Montgomery will also be a young 27 years old in 2020 and deserves a shot to prove himself after a serious injury. His devastating curveball can be a great asset as the Yankees opt for fewer fastballs. If Cashman really wants Cole or Strasburg, Montgomery could find himself traded elsewhere.
This brings the conversation to Deivi Garcia, the Yankees’ top pitching prospect. He’s still just 20 years old, but was 5-9 with a 4.28 ERA in 21 starts across three levels of the minors last year. He registered 165 strikeouts in just 111.1 innings. Garcia still needs minor league seasoning but making his major league debut next year is certainly possible.
Except, Garcia won’t have a spot if Cole or Strasburg are signed to the Yankees. Unless he transitions to the bullpen, Garcia would then become an incredible trade chip. His potential alone would demand a 100% ace in return, not to mention MLB-ready prospects.
My question is simple. If the Yankees sign an ace in Gerrit Gole or Stephen Strasburg, would there even be a reason to trade Deivi Garcia for yet another along with James Paxton or Masahiro Tanaka?
It’s really simple. The Yankees certainly could heavily pursue one or both of Gerrit Cole and Stephen Strasburg, but not without losing other key pitching assets. Barring trades of Happ, German, or Montgomery, the 2020 rotation is set.

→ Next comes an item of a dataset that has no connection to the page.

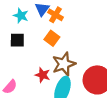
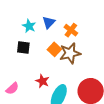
orange cross: (55, 15) -> (71, 30), moved
brown star: (64, 64) -> (70, 53), moved

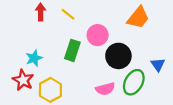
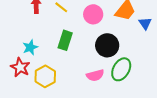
pink circle: (98, 35) -> (93, 14), moved
blue triangle: (158, 65) -> (145, 23), moved

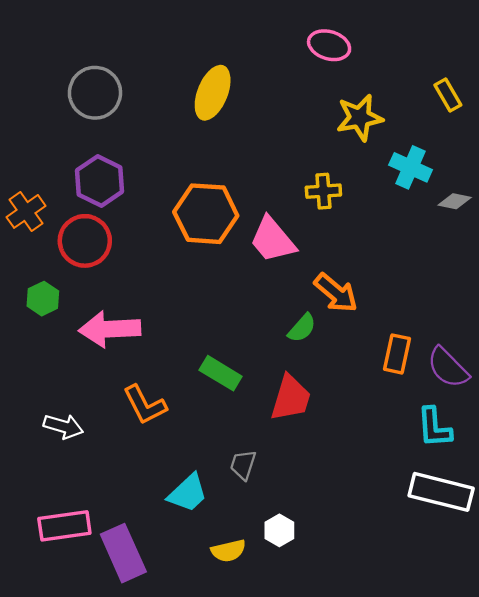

If Cashman does pursue an arm in free agency, it’s probably not going to be Gerrit Cole or Stephen Strasburg. The Yankees’ days of spending big in the market are gone. The age of analytics made sure of it. Someone like a Zack Wheeler or Dallas Keuchel or Hyun-Jin Ryu is more likely.
And not for nothing, the Yankees didn’t land any of last year’s cash cows and still won 103 games. New York took the ever-dangerous Houston Astros to Game 6 of the ALCS. And this was all despite major injuries to key players.
If the Yankees did so well without big-name free agents, then the question for 2020 is really simple.
Does a team so good really need to buy a big arm?